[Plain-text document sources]
━━━━━━━━

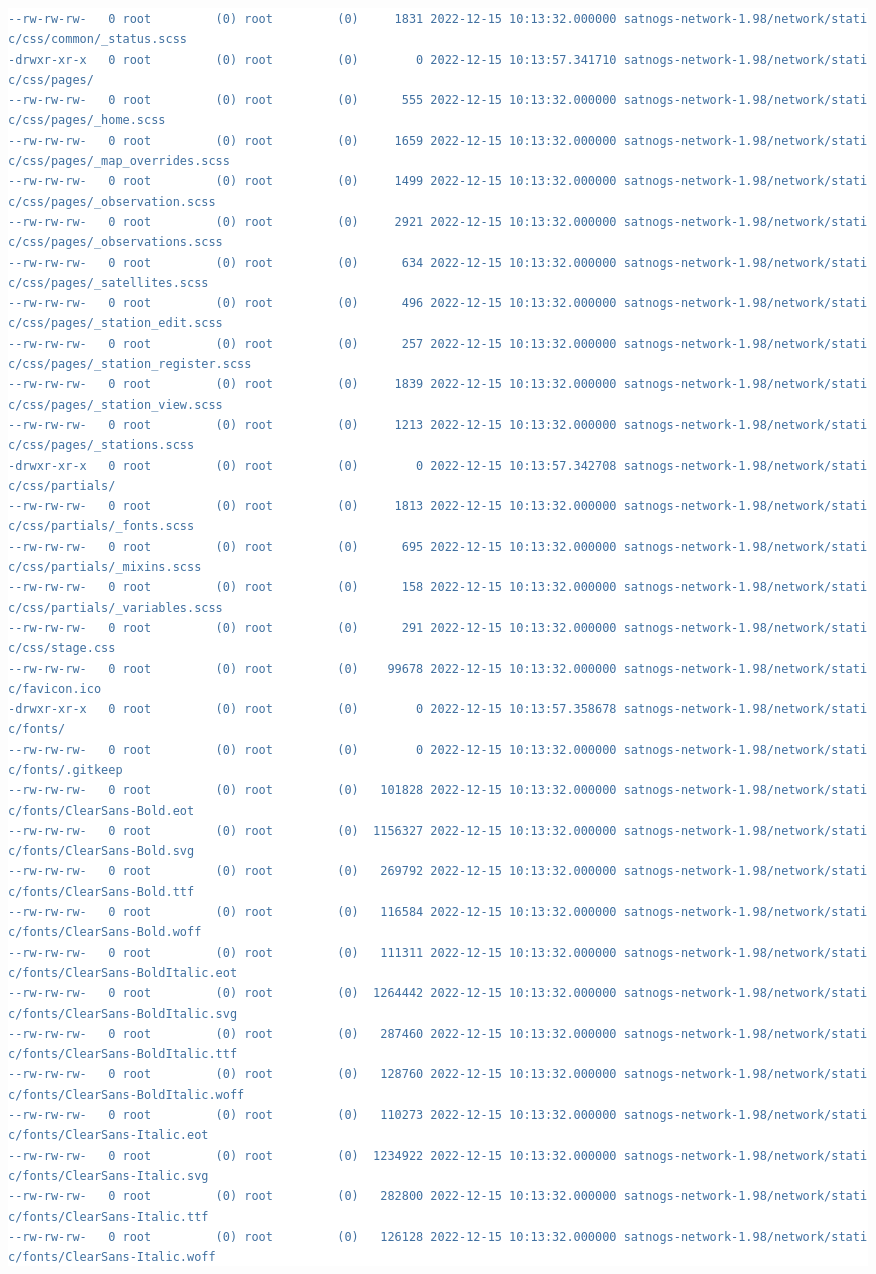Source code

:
 ```diff
--rw-rw-rw-   0 root         (0) root         (0)     1831 2022-12-15 10:13:32.000000 satnogs-network-1.98/network/static/css/common/_status.scss
-drwxr-xr-x   0 root         (0) root         (0)        0 2022-12-15 10:13:57.341710 satnogs-network-1.98/network/static/css/pages/
--rw-rw-rw-   0 root         (0) root         (0)      555 2022-12-15 10:13:32.000000 satnogs-network-1.98/network/static/css/pages/_home.scss
--rw-rw-rw-   0 root         (0) root         (0)     1659 2022-12-15 10:13:32.000000 satnogs-network-1.98/network/static/css/pages/_map_overrides.scss
--rw-rw-rw-   0 root         (0) root         (0)     1499 2022-12-15 10:13:32.000000 satnogs-network-1.98/network/static/css/pages/_observation.scss
--rw-rw-rw-   0 root         (0) root         (0)     2921 2022-12-15 10:13:32.000000 satnogs-network-1.98/network/static/css/pages/_observations.scss
--rw-rw-rw-   0 root         (0) root         (0)      634 2022-12-15 10:13:32.000000 satnogs-network-1.98/network/static/css/pages/_satellites.scss
--rw-rw-rw-   0 root         (0) root         (0)      496 2022-12-15 10:13:32.000000 satnogs-network-1.98/network/static/css/pages/_station_edit.scss
--rw-rw-rw-   0 root         (0) root         (0)      257 2022-12-15 10:13:32.000000 satnogs-network-1.98/network/static/css/pages/_station_register.scss
--rw-rw-rw-   0 root         (0) root         (0)     1839 2022-12-15 10:13:32.000000 satnogs-network-1.98/network/static/css/pages/_station_view.scss
--rw-rw-rw-   0 root         (0) root         (0)     1213 2022-12-15 10:13:32.000000 satnogs-network-1.98/network/static/css/pages/_stations.scss
-drwxr-xr-x   0 root         (0) root         (0)        0 2022-12-15 10:13:57.342708 satnogs-network-1.98/network/static/css/partials/
--rw-rw-rw-   0 root         (0) root         (0)     1813 2022-12-15 10:13:32.000000 satnogs-network-1.98/network/static/css/partials/_fonts.scss
--rw-rw-rw-   0 root         (0) root         (0)      695 2022-12-15 10:13:32.000000 satnogs-network-1.98/network/static/css/partials/_mixins.scss
--rw-rw-rw-   0 root         (0) root         (0)      158 2022-12-15 10:13:32.000000 satnogs-network-1.98/network/static/css/partials/_variables.scss
--rw-rw-rw-   0 root         (0) root         (0)      291 2022-12-15 10:13:32.000000 satnogs-network-1.98/network/static/css/stage.css
--rw-rw-rw-   0 root         (0) root         (0)    99678 2022-12-15 10:13:32.000000 satnogs-network-1.98/network/static/favicon.ico
-drwxr-xr-x   0 root         (0) root         (0)        0 2022-12-15 10:13:57.358678 satnogs-network-1.98/network/static/fonts/
--rw-rw-rw-   0 root         (0) root         (0)        0 2022-12-15 10:13:32.000000 satnogs-network-1.98/network/static/fonts/.gitkeep
--rw-rw-rw-   0 root         (0) root         (0)   101828 2022-12-15 10:13:32.000000 satnogs-network-1.98/network/static/fonts/ClearSans-Bold.eot
--rw-rw-rw-   0 root         (0) root         (0)  1156327 2022-12-15 10:13:32.000000 satnogs-network-1.98/network/static/fonts/ClearSans-Bold.svg
--rw-rw-rw-   0 root         (0) root         (0)   269792 2022-12-15 10:13:32.000000 satnogs-network-1.98/network/static/fonts/ClearSans-Bold.ttf
--rw-rw-rw-   0 root         (0) root         (0)   116584 2022-12-15 10:13:32.000000 satnogs-network-1.98/network/static/fonts/ClearSans-Bold.woff
--rw-rw-rw-   0 root         (0) root         (0)   111311 2022-12-15 10:13:32.000000 satnogs-network-1.98/network/static/fonts/ClearSans-BoldItalic.eot
--rw-rw-rw-   0 root         (0) root         (0)  1264442 2022-12-15 10:13:32.000000 satnogs-network-1.98/network/static/fonts/ClearSans-BoldItalic.svg
--rw-rw-rw-   0 root         (0) root         (0)   287460 2022-12-15 10:13:32.000000 satnogs-network-1.98/network/static/fonts/ClearSans-BoldItalic.ttf
--rw-rw-rw-   0 root         (0) root         (0)   128760 2022-12-15 10:13:32.000000 satnogs-network-1.98/network/static/fonts/ClearSans-BoldItalic.woff
--rw-rw-rw-   0 root         (0) root         (0)   110273 2022-12-15 10:13:32.000000 satnogs-network-1.98/network/static/fonts/ClearSans-Italic.eot
--rw-rw-rw-   0 root         (0) root         (0)  1234922 2022-12-15 10:13:32.000000 satnogs-network-1.98/network/static/fonts/ClearSans-Italic.svg
--rw-rw-rw-   0 root         (0) root         (0)   282800 2022-12-15 10:13:32.000000 satnogs-network-1.98/network/static/fonts/ClearSans-Italic.ttf
--rw-rw-rw-   0 root         (0) root         (0)   126128 2022-12-15 10:13:32.000000 satnogs-network-1.98/network/static/fonts/ClearSans-Italic.woff
```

━━━━━━━━

[Task brief] Retype the data word for word, please, and keep the images out.

[Exercise solution]
Source code

:
 ```diff
--rw-rw-rw-   0 root         (0) root         (0)     1831 2022-12-15 10:13:32.000000 satnogs-network-1.98/network/static/css/common/_status.scss
-drwxr-xr-x   0 root         (0) root         (0)        0 2022-12-15 10:13:57.341710 satnogs-network-1.98/network/static/css/pages/
--rw-rw-rw-   0 root         (0) root         (0)      555 2022-12-15 10:13:32.000000 satnogs-network-1.98/network/static/css/pages/_home.scss
--rw-rw-rw-   0 root         (0) root         (0)     1659 2022-12-15 10:13:32.000000 satnogs-network-1.98/network/static/css/pages/_map_overrides.scss
--rw-rw-rw-   0 root         (0) root         (0)     1499 2022-12-15 10:13:32.000000 satnogs-network-1.98/network/static/css/pages/_observation.scss
--rw-rw-rw-   0 root         (0) root         (0)     2921 2022-12-15 10:13:32.000000 satnogs-network-1.98/network/static/css/pages/_observations.scss
--rw-rw-rw-   0 root         (0) root         (0)      634 2022-12-15 10:13:32.000000 satnogs-network-1.98/network/static/css/pages/_satellites.scss
--rw-rw-rw-   0 root         (0) root         (0)      496 2022-12-15 10:13:32.000000 satnogs-network-1.98/network/static/css/pages/_station_edit.scss
--rw-rw-rw-   0 root         (0) root         (0)      257 2022-12-15 10:13:32.000000 satnogs-network-1.98/network/static/css/pages/_station_register.scss
--rw-rw-rw-   0 root         (0) root         (0)     1839 2022-12-15 10:13:32.000000 satnogs-network-1.98/network/static/css/pages/_station_view.scss
--rw-rw-rw-   0 root         (0) root         (0)     1213 2022-12-15 10:13:32.000000 satnogs-network-1.98/network/static/css/pages/_stations.scss
-drwxr-xr-x   0 root         (0) root         (0)        0 2022-12-15 10:13:57.342708 satnogs-network-1.98/network/static/css/partials/
--rw-rw-rw-   0 root         (0) root         (0)     1813 2022-12-15 10:13:32.000000 satnogs-network-1.98/network/static/css/partials/_fonts.scss
--rw-rw-rw-   0 root         (0) root         (0)      695 2022-12-15 10:13:32.000000 satnogs-network-1.98/network/static/css/partials/_mixins.scss
--rw-rw-rw-   0 root         (0) root         (0)      158 2022-12-15 10:13:32.000000 satnogs-network-1.98/network/static/css/partials/_variables.scss
--rw-rw-rw-   0 root         (0) root         (0)      291 2022-12-15 10:13:32.000000 satnogs-network-1.98/network/static/css/stage.css
--rw-rw-rw-   0 root         (0) root         (0)    99678 2022-12-15 10:13:32.000000 satnogs-network-1.98/network/static/favicon.ico
-drwxr-xr-x   0 root         (0) root         (0)        0 2022-12-15 10:13:57.358678 satnogs-network-1.98/network/static/fonts/
--rw-rw-rw-   0 root         (0) root         (0)        0 2022-12-15 10:13:32.000000 satnogs-network-1.98/network/static/fonts/.gitkeep
--rw-rw-rw-   0 root         (0) root         (0)   101828 2022-12-15 10:13:32.000000 satnogs-network-1.98/network/static/fonts/ClearSans-Bold.eot
--rw-rw-rw-   0 root         (0) root         (0)  1156327 2022-12-15 10:13:32.000000 satnogs-network-1.98/network/static/fonts/ClearSans-Bold.svg
--rw-rw-rw-   0 root         (0) root         (0)   269792 2022-12-15 10:13:32.000000 satnogs-network-1.98/network/static/fonts/ClearSans-Bold.ttf
--rw-rw-rw-   0 root         (0) root         (0)   116584 2022-12-15 10:13:32.000000 satnogs-network-1.98/network/static/fonts/ClearSans-Bold.woff
--rw-rw-rw-   0 root         (0) root         (0)   111311 2022-12-15 10:13:32.000000 satnogs-network-1.98/network/static/fonts/ClearSans-BoldItalic.eot
--rw-rw-rw-   0 root         (0) root         (0)  1264442 2022-12-15 10:13:32.000000 satnogs-network-1.98/network/static/fonts/ClearSans-BoldItalic.svg
--rw-rw-rw-   0 root         (0) root         (0)   287460 2022-12-15 10:13:32.000000 satnogs-network-1.98/network/static/fonts/ClearSans-BoldItalic.ttf
--rw-rw-rw-   0 root         (0) root         (0)   128760 2022-12-15 10:13:32.000000 satnogs-network-1.98/network/static/fonts/ClearSans-BoldItalic.woff
--rw-rw-rw-   0 root         (0) root         (0)   110273 2022-12-15 10:13:32.000000 satnogs-network-1.98/network/static/fonts/ClearSans-Italic.eot
--rw-rw-rw-   0 root         (0) root         (0)  1234922 2022-12-15 10:13:32.000000 satnogs-network-1.98/network/static/fonts/ClearSans-Italic.svg
--rw-rw-rw-   0 root         (0) root         (0)   282800 2022-12-15 10:13:32.000000 satnogs-network-1.98/network/static/fonts/ClearSans-Italic.ttf
--rw-rw-rw-   0 root         (0) root         (0)   126128 2022-12-15 10:13:32.000000 satnogs-network-1.98/network/static/fonts/ClearSans-Italic.woff
```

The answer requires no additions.